* EXERCISE DESCRIPTION *
Return each line below holding the string "lines".

* SUPPLIED MATERIAL *
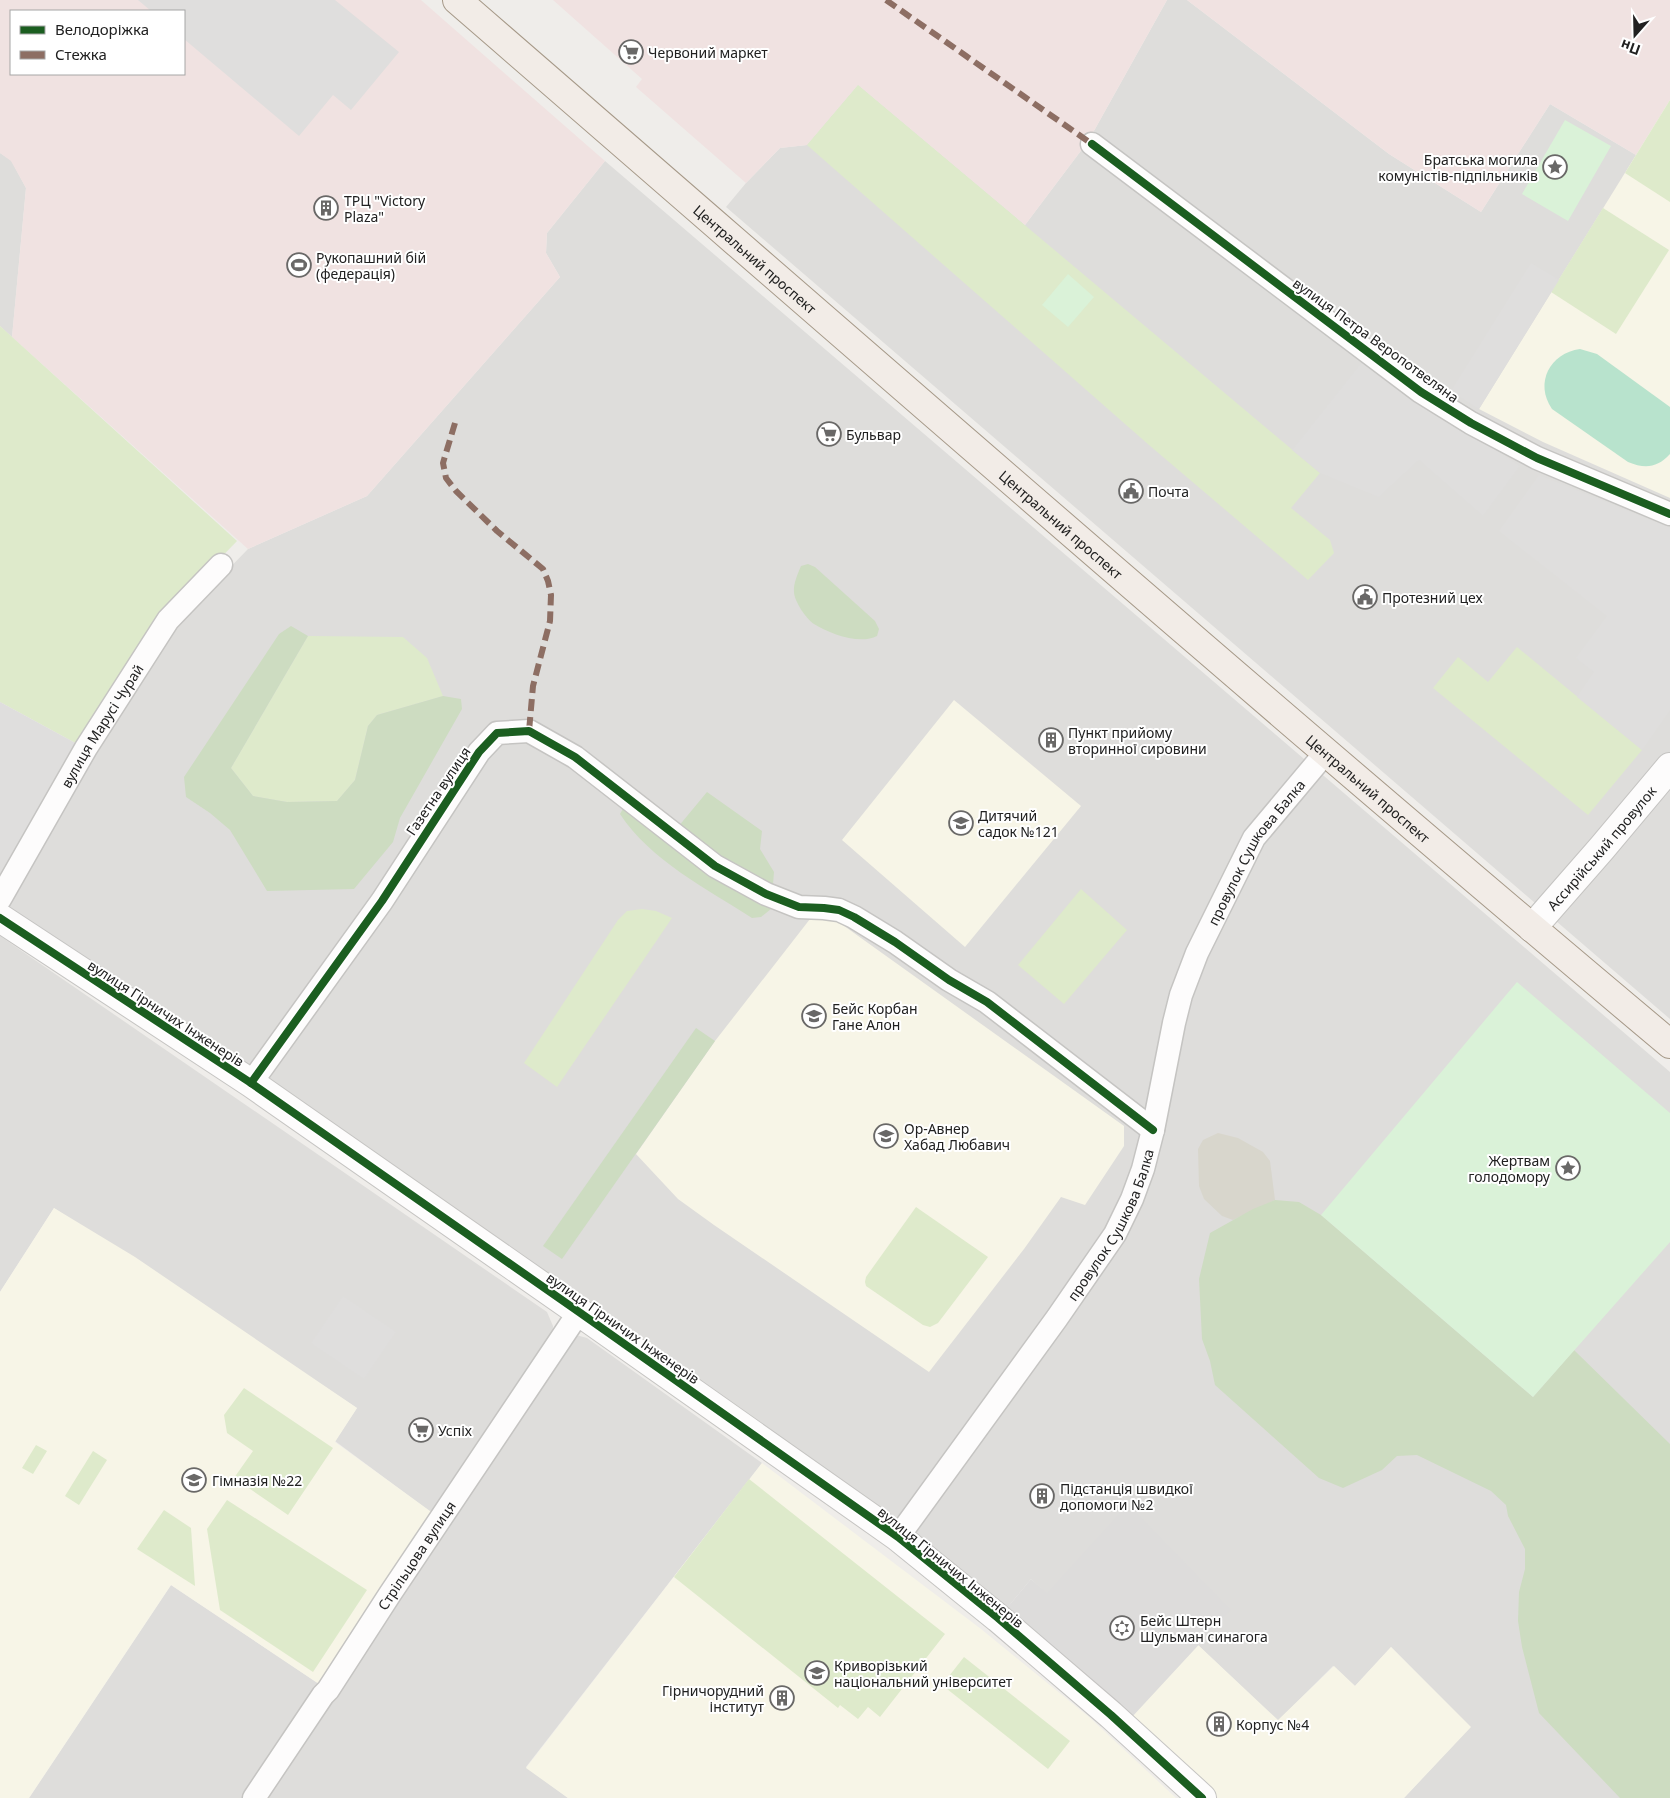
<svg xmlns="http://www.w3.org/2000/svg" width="1670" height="1798" font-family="'Noto Sans',sans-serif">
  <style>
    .residential { fill: #dedddb }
    .commercial { fill: #f0e2e1; fill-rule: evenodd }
    .education { fill: #f7f5e7 }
    .religious { fill: #dddcdb }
    .construction { fill: #d8d6cc }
    .grass { fill: #deeacb }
    .forest { fill: #cddcc1 }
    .park { fill: #daf2d8 }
    .pitch { fill: #b8e3cd }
    .parking { fill: #dfdedd }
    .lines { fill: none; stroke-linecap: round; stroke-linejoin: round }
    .minor-casing { stroke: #c5c4c2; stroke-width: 25 }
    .tertiary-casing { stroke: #c5c4c2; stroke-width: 30 }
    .primary-casing { stroke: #a59887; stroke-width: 30 }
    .minor { stroke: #fdfcfc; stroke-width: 22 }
    .tertiary { stroke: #fdfcfc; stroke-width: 28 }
    .primary { stroke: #f2ece7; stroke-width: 28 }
    .quiet { stroke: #8d6e63; stroke-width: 6; stroke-dasharray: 12 6; stroke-linecap: butt }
    .cycleway-casing { stroke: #fff; stroke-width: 11 }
    .cycleway { stroke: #1b5e20; stroke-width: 8 }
    .labels { text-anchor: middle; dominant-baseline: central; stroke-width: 4; stroke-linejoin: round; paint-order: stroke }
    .poi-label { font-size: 14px; fill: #212121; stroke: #fff; text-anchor: start }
    .street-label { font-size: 14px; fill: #212121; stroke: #fff }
  </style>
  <rect width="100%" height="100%" fill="#efedea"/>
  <g class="residential">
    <polygon points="1167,0 1187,0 1389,154 1481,212 1550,104 1636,155 1670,100 1670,1019 726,207 746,183 780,148 807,145 858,85 1025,225 1083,148 1095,129"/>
    <polygon points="0,153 11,160 26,188 12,337 0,326"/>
    <polygon points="605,161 1670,1072 1670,1798 1404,1798 1470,1727 1391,1647 1355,1686 1333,1666 1278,1721 1198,1645 1230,1610 1046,1593 1031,1579 1007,1608 3,913 92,752 174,625 248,549 367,496 560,277 546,253 547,233"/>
    <polygon points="0,936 547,1312 553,1326 552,1349 576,1335 587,1338 762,1463 526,1767 568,1798 29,1798 171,1585 328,1690 440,1519 335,1441 357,1408 54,1208 0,1292"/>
  </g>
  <g class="commercial">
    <path d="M 0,0 L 421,0 L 605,161 L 547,233 L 546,253 L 560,277 L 367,496 L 248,549 L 12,337 L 26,188 L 11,161 L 0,153 ZM 11,11 L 184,11 L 184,74 L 11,74 Z"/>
    <polygon points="553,0 1167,0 1095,129 1083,148 1025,225 858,85 807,145 780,148 746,183 636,87 642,79"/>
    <polygon points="1187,0 1670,0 1670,100 1636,155 1550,104 1481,212 1389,154"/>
  </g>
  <g class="education">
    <polygon points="1670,100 1670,498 1543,442 1479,409"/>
    <polygon points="954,700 1081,806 965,947 842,840"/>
    <polygon points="833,918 1124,1126 1124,1146 1085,1205 1061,1197 1024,1249 929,1372 714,1225 678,1199 636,1154 715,1041 810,919"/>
    <polygon points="54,1208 135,1257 357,1408 335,1442 441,1519 328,1690 171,1585 29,1798 0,1798 0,1292"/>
    <polygon points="762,1463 981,1629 1089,1717 1176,1798 568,1798 526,1768"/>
    <polygon points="1198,1645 1278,1720 1334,1666 1355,1686 1391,1647 1471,1727 1404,1798 1218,1798 1131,1718"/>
  </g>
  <polygon class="religious" points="1128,1504 1231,1610 1131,1718 1007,1608 1031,1579 1047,1593"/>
  <polygon class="construction" points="1218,1133 1238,1138 1263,1152 1270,1161 1275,1200 1233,1220 1222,1216 1204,1199 1199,1186 1198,1149 1203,1140"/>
  <g class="grass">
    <polygon points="858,85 1320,473 1291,508 1330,540 1334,553 1308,580 1149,445 807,145"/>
    <polygon points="1670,100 1670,202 1625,173"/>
    <polygon points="1603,208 1669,250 1616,334 1551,292"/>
    <polygon points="0,326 237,541 162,618 79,745 0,702"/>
    <polygon points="308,636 403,637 427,658 443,696 377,715 368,726 355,780 337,801 287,802 253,796 231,768"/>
    <polygon points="1517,647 1642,750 1588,815 1433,688 1458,657 1488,682"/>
    <polygon points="1081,889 1127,930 1064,1004 1018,965"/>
    <polygon points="642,909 656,911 672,918 557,1087 524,1063 618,920 627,911"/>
    <polygon points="916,1207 988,1257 938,1323 930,1327 923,1325 866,1286 865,1282 866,1277"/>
    <polygon points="244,1388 333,1448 288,1515 234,1478 253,1451 227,1433 224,1415"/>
    <polygon points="36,1445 47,1451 33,1474 22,1468"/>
    <polygon points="93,1451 107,1460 79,1505 65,1496"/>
    <polygon points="749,1479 945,1634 880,1717 868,1707 858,1719 840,1705 838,1708 674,1577"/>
    <polygon points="227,1500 367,1590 313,1672 220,1610 207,1529"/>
    <polygon points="164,1510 191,1528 195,1586 137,1549"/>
    <polygon points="964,1657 1070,1741 1048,1769 942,1685"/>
  </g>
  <g class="forest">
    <path d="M 808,564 L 815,567 L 875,621 L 879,629 L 877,636 C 860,645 830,634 814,624 C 807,620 794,601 794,592 C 793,584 798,573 801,566 Z"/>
    <polygon points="291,626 308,636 231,768 253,796 287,802 337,801 355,780 368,726 377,715 443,696 461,699 462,709 400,818 393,842 354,889 267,891 230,830 210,813 186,797 184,777 279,634"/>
    <path d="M 707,792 L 762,831 L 760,849 L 774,872 L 771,909 L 761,917 L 752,918 C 707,889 650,860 620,814 L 624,807 L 673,833 Z"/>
    <polygon points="696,1028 715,1041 562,1259 543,1246"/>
    <polygon points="1275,1200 1299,1202 1321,1215 1533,1397 1574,1350 1670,1444 1670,1798 1620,1798 1539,1713 1522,1647 1518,1621 1519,1592 1525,1569 1525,1549 1508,1516 1506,1505 1491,1491 1417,1455 1397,1456 1382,1470 1343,1488 1319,1478 1215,1385 1210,1361 1202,1339 1199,1279 1210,1233 1253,1209"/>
  </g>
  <g class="park">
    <polygon points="1565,120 1611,146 1568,221 1522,194"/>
    <polygon points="1068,274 1094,297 1068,327 1042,305"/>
    <polygon points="1517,982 1670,1113 1670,1242 1533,1397 1321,1215"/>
  </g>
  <path class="pitch" d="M 1580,349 L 1597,354 L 1670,407 L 1670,454 C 1657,468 1645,469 1628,462 L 1552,409 C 1534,383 1550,353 1580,349 Z"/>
  <g class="parking">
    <polygon points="138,0 335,0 399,52 351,110 333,95 299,136 184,39 184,11 151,11"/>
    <polygon points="1531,263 1559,280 1479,409 1451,391"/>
    <polygon points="1362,362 1520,466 1483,516 1419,460 1379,497 1320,473 1292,450"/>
    <polygon points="1539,475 1670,528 1670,710 1642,750 1577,697 1594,672 1576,658 1607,616 1499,531"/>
    <polygon points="0,702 79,745 0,882"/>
    <polygon points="343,1296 396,1332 364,1379 311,1343"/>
  </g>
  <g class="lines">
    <g class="minor-casing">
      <g id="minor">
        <polyline points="1092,144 1421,392 1471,423 1537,458 1670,514"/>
        <path id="s1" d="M 0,899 L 86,748 L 168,620 L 221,565"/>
        <polyline points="251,1083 382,901 479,752 497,733 529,731 575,757 715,866 766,894 799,907 824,908 839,910 854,917 895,942 949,980 987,1002 1153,1130"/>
        <path id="s2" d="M 898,1537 L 1057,1318 L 1115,1234 L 1132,1199 L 1143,1169 L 1153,1130 L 1174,1023 L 1181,995 L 1197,953 L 1254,838 L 1327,751"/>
        <path id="s3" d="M 254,1798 L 323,1695 L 328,1690 L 390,1594 L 579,1312"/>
      </g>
    </g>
    <g class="tertiary-casing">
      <g id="tertiary">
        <polyline points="0,918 251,1083 579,1312 898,1537 998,1618 1111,1715 1202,1798"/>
        <path id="s4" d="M 1532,928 L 1602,848 L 1670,767"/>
      </g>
    </g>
    <g class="primary-casing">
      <g id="primary">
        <path id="s5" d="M 457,0 C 860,349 1261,701 1670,1044"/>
      </g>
    </g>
    <use href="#minor" class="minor"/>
    <use href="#tertiary" class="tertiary"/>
    <use href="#primary" class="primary"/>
    <g class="quiet">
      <polyline points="886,0 1092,144"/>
      <polyline points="455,423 443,463 446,478 456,491 497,531 543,569 548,581 551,595 550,621 533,686 529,731"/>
    </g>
    <g class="cycleway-casing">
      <g id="cycleway">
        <polyline points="1092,144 1421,392 1471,423 1537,458 1670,514"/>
        <polyline points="0,918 251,1083 579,1312 898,1537 998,1618 1111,1715 1202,1798"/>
        <polyline points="251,1083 382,901 479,752 497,733 529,731 575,757 715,866 766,894 799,907 824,908 839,910 854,917 895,942 949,980 987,1002 1153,1130"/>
      </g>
    </g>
    <use href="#cycleway" class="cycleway"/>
  </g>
  <defs>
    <g id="supermarket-ring" transform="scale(1.25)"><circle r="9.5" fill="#fff" stroke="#696867" stroke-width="1.5"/><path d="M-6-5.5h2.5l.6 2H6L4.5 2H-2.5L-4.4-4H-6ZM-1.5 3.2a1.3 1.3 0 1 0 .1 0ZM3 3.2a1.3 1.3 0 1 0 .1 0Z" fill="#696867"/></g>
    <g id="sight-ring" transform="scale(1.25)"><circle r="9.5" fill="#fff" stroke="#696867" stroke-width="1.5"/><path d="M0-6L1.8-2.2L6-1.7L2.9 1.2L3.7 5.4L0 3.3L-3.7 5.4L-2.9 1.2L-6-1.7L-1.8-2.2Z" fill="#696867"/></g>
    <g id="building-ring" transform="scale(1.25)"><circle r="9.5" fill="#fff" stroke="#696867" stroke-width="1.5"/><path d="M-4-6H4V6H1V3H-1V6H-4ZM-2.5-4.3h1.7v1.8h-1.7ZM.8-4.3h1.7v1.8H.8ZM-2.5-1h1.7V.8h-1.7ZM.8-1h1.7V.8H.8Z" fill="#696867"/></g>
    <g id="stadium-ring" transform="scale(1.25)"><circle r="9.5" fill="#fff" stroke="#696867" stroke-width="1.5"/><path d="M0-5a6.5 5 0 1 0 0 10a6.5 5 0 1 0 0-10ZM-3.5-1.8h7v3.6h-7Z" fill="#696867"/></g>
    <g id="civic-ring" transform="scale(1.25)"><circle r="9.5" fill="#fff" stroke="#696867" stroke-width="1.5"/><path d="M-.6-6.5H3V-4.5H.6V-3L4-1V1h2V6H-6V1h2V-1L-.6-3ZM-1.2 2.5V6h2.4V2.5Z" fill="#696867"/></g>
    <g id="school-ring" transform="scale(1.25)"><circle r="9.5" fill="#fff" stroke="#696867" stroke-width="1.5"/><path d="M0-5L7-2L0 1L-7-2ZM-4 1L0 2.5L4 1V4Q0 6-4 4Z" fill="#696867"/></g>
    <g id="synagogue-ring" transform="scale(1.25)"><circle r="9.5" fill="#fff" stroke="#696867" stroke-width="1.5"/><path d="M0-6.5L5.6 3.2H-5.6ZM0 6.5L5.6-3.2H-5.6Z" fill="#696867"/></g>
    <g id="university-ring" transform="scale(1.25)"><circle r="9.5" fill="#fff" stroke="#696867" stroke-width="1.5"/><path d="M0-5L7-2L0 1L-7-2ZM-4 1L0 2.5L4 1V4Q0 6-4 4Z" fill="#696867"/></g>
  </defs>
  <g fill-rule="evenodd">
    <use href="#supermarket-ring" x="631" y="52"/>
    <use href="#sight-ring" x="1555" y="167"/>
    <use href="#building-ring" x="326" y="208"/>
    <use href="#stadium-ring" x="299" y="265"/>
    <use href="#supermarket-ring" x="829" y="434"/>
    <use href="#civic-ring" x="1131" y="491"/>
    <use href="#civic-ring" x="1365" y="597"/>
    <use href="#building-ring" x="1051" y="740"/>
    <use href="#school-ring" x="961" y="823"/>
    <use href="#school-ring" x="814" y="1016"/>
    <use href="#school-ring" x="886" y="1136"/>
    <use href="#sight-ring" x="1568" y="1168"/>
    <use href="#supermarket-ring" x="421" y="1430"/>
    <use href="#school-ring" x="194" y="1480"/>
    <use href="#building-ring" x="1042" y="1496"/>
    <use href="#synagogue-ring" x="1122" y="1628"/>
    <use href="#university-ring" x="817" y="1673"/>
    <use href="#building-ring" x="782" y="1698"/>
    <use href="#building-ring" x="1219" y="1724"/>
  </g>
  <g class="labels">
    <g class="poi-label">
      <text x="648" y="52">Червоний маркет</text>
      <text x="1538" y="159" text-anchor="end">Братська могила<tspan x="1538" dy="16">комуністів-підпільників</tspan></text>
      <text x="344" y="200">ТРЦ "Victory<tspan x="344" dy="16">Plaza"</tspan></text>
      <text x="316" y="257">Рукопашний бій<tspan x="316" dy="16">(федерація)</tspan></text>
      <text x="846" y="434">Бульвар</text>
      <text x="1148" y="491">Почта</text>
      <text x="1382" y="597">Протезний цех</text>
      <text x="1068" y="732">Пункт прийому<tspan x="1068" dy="16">вторинної сировини</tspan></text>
      <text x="978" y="815">Дитячий<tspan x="978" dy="16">садок №121</tspan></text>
      <text x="832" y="1008">Бейс Корбан<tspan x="832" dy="16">Гане Алон</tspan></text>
      <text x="904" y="1128">Ор-Авнер<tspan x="904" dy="16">Хабад Любавич</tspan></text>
      <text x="1550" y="1160" text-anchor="end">Жертвам<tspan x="1550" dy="16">голодомору</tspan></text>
      <text x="438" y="1430">Успіх</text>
      <text x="212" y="1480">Гімназія №22</text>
      <text x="1060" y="1488">Підстанція швидкої<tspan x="1060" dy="16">допомоги №2</tspan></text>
      <text x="1140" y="1620">Бейс Штерн<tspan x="1140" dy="16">Шульман синагога</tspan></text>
      <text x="834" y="1665">Криворізький<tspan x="834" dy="16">національний університет</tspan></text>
      <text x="764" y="1690" text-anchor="end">Гірничорудний<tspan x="764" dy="16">інститут</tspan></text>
      <text x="1236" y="1724">Корпус №4</text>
    </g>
    <g class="street-label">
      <text stroke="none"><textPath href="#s5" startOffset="395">Центральний проспект</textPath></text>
      <text transform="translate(1376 340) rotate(36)">вулиця Петра Веропотвеляна</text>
      <text stroke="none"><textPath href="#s5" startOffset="800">Центральний проспект</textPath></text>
      <text stroke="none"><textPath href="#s1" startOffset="201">вулиця Марусі Чурай</textPath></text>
      <text stroke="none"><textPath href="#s5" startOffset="1205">Центральний проспект</textPath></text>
      <text transform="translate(438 791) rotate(-56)">Газетна вулиця</text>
      <text stroke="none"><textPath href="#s4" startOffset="106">Ассирійський провулок</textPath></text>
      <text stroke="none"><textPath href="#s2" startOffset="784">провулок Сушкова Балка</textPath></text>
      <text transform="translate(166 1013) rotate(33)">вулиця Гірничих Інженерів</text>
      <text stroke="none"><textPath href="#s2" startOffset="379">провулок Сушкова Балка</textPath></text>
      <text transform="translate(623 1328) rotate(35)">вулиця Гірничих Інженерів</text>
      <text stroke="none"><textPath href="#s3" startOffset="292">Стрільцова вулиця</textPath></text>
      <text transform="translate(951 1567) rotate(39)">вулиця Гірничих Інженерів</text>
    </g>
  </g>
  <rect x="10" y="10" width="175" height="65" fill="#ffffff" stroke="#a6a6a6"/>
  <rect x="20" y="26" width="25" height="8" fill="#1b5e20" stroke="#a6a6a6"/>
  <text x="55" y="35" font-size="15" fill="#212121">Велодоріжка</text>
  <rect x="20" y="51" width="25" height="8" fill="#8d6e63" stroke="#a6a6a6"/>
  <text x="55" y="60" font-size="15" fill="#212121">Стежка</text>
  <g transform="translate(1635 35) rotate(200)" stroke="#ffffff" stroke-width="4" paint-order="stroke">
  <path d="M0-4L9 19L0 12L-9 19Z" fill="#212121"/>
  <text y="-8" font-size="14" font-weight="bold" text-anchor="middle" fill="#212121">Пн</text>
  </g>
</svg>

* YOUR SOLUTION *
    .lines { fill: none; stroke-linecap: round; stroke-linejoin: round }
  <g class="lines">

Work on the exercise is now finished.